Tu te victimises, parceque -c'est humain - c'est plus simple de se regarder comme ça que de dire "je décide, même si je sais pas où ça aboutit".
Dans ce que tu dis, tu t'imagines pas du tout en mec qui assume, qui fait ce qu'il désire faire et assume les conséquences.

Tu envisages 3 pistes. Tu ne considères même pas la quatrième, tu la classes d'emblée comme irréalisable : celle où tu n'es pas victime, et t'autorises à vivre tes sentiments tels qu'ils sont, et où tu tentes (et pourquoi pas à réussis à) conserver la relation avec ta femme.
Tu ne te projettes pas là, ça n'existe pas dans ce que tu décris, tu ne te vois pas arriver à ça.
Parce que si tu as une difficulté là, ce sera évidemment la FIN. Pas un truc à travailler, comme tu travailles sur du discours aujourd'hui. Non, tout ou rien, ce qui se passera sera forcément extrême, renoncement ou séparation, c'est sûr. Pratique, comme ça ya pas à envisager de devoir vivre la vie aussi complexe, nuancée, imprévisible qu'elle l'est.

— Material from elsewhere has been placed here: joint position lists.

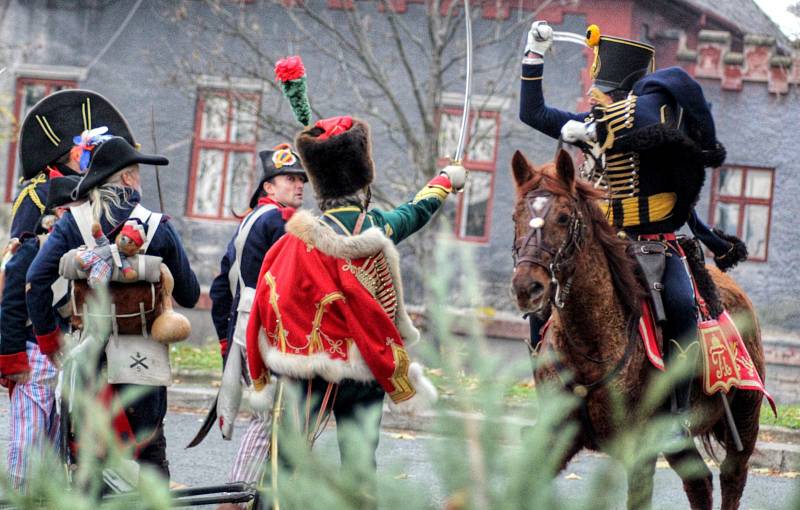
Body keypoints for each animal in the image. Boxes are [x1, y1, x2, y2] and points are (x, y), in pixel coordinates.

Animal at [510, 148, 764, 510]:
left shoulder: (639, 451)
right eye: (515, 217)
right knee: (699, 480)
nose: (526, 287)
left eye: (563, 218)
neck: (590, 344)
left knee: (732, 476)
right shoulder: (554, 439)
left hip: (744, 417)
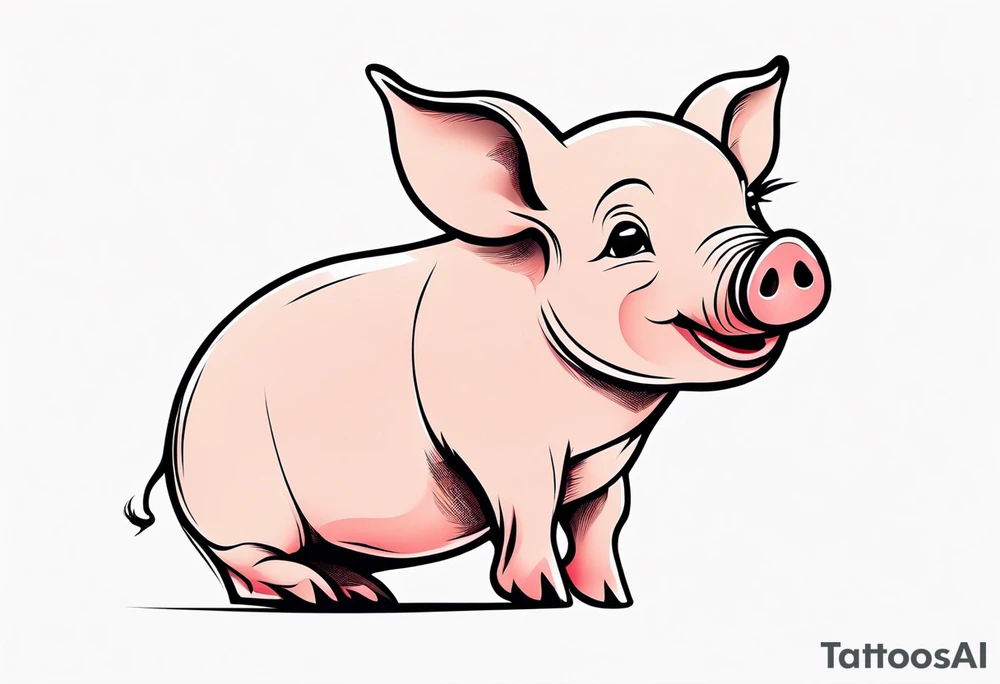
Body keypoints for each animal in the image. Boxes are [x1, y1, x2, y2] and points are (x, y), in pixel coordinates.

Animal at [126, 55, 830, 610]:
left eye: (753, 205)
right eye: (627, 238)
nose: (782, 256)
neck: (604, 408)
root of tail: (174, 429)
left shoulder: (608, 459)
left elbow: (603, 517)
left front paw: (612, 599)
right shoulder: (503, 443)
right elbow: (530, 510)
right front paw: (545, 599)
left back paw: (365, 596)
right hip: (241, 495)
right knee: (247, 560)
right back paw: (320, 596)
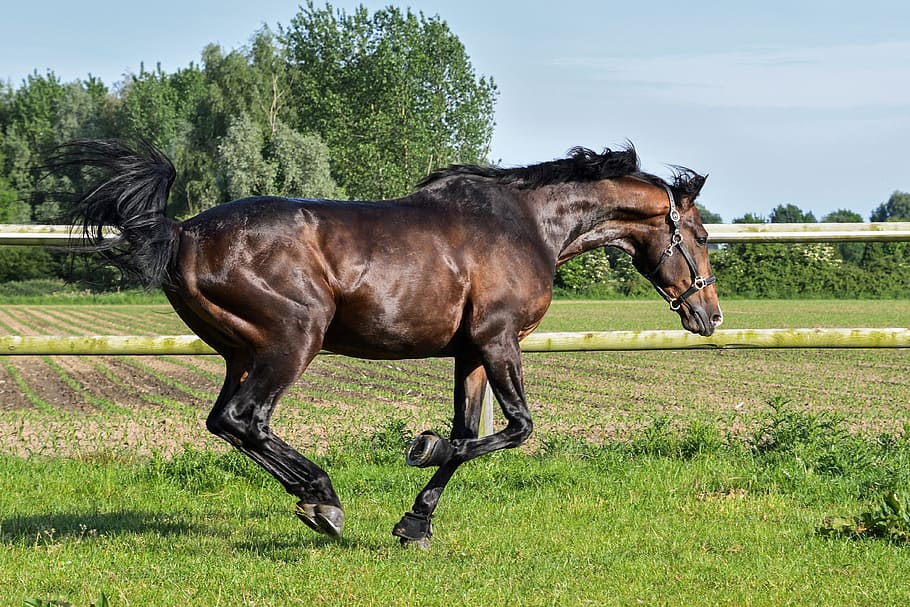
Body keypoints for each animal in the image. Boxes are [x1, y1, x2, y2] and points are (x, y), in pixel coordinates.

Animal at [44, 140, 728, 548]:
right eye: (698, 234)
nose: (711, 315)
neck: (529, 225)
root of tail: (182, 231)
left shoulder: (469, 352)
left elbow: (468, 434)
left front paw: (415, 522)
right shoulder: (499, 340)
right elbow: (514, 429)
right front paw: (420, 448)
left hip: (242, 352)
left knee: (225, 422)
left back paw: (315, 499)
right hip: (293, 340)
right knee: (246, 418)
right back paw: (323, 502)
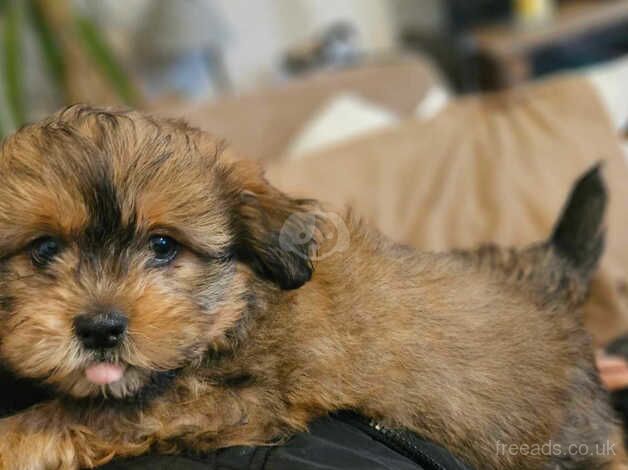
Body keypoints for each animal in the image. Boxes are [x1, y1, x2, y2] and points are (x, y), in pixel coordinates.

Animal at [0, 104, 624, 468]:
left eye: (162, 245)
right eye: (43, 249)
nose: (99, 328)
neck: (242, 304)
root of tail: (549, 278)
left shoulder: (242, 402)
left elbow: (98, 413)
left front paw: (14, 438)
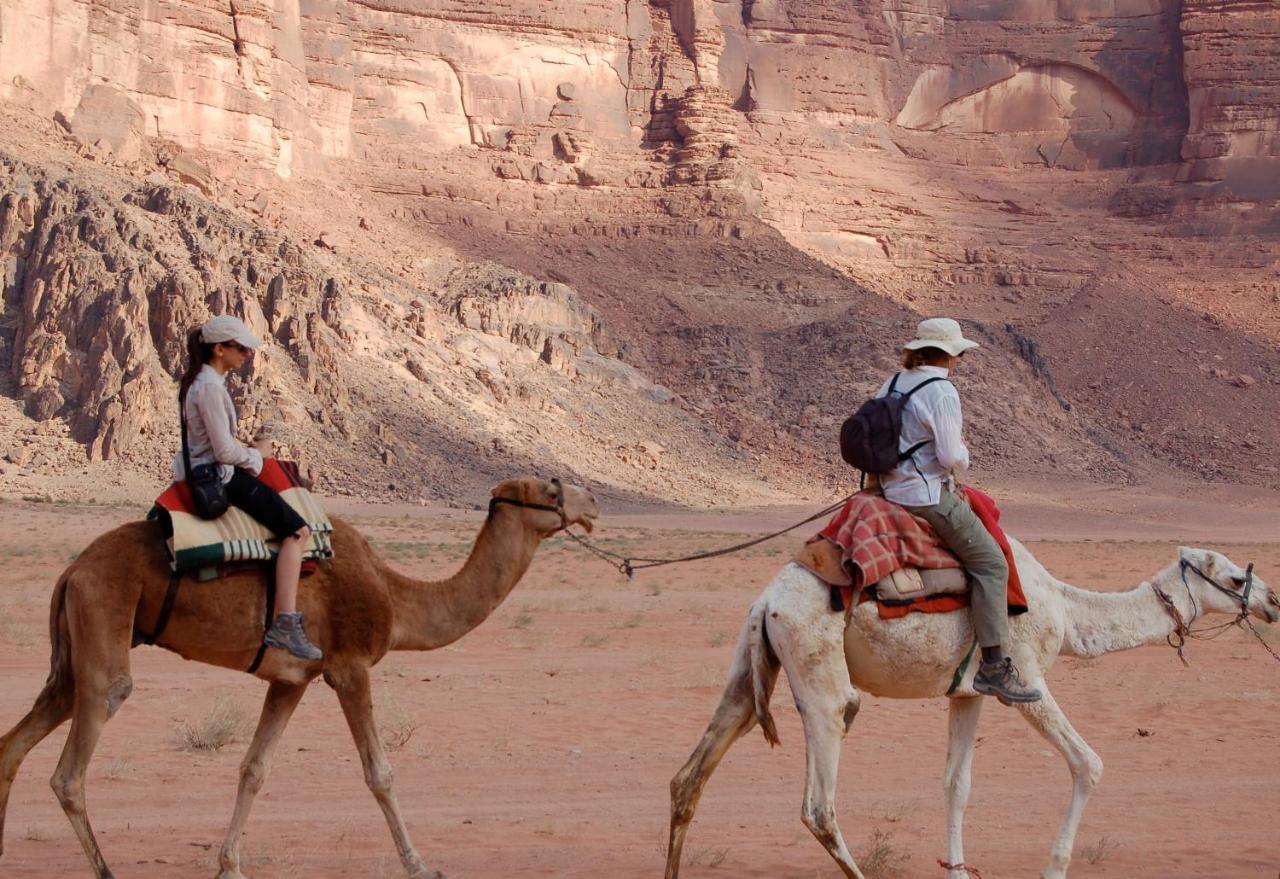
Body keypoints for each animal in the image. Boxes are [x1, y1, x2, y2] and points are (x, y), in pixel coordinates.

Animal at [0, 478, 599, 875]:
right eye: (551, 488)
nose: (593, 504)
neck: (395, 596)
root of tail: (72, 569)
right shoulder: (349, 668)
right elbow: (380, 773)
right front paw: (420, 863)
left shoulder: (291, 681)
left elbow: (254, 768)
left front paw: (230, 864)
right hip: (104, 618)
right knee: (74, 763)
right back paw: (105, 869)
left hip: (76, 651)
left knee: (18, 741)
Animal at [665, 542, 1274, 879]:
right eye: (1236, 577)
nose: (1271, 601)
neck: (1068, 611)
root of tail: (766, 601)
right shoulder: (1024, 676)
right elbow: (1088, 764)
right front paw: (1053, 869)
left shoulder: (969, 692)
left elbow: (956, 786)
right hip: (818, 672)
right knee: (819, 804)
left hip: (750, 670)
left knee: (690, 775)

Ca sert à quoi de connaître la gestion des conflits si tu ne conçois pas que faire ce qui t'intéresse en provoquera parfois ? Oui, les changements que tu pourraient provoquer peuvent être source de conflits.
Mais si ta compagne a de la force de caractère, t'aime, a fondé avec toi un foyer, tu peux aussi imaginer qu'elle sera comme ça dans une situation où tu essayes le polyamour. Que pour elle, être combative et ne pas renoncer, ce ne sera pas forcément ce qu'elle dit. Ce ne sera sans doute pas un truc facile, mais ce sera pas forcément la fin de tout, femme, famille, foyer. Ce sera autre chose, impossible à deviner à l'avance.
Et, si tu assumes, ça pourrait être bien, beaucoup mieux que les trois pistes que tu t'exposes, juste pour dire qu'elles sont insupportables.

Message modifié par son auteur il y a 15 ans.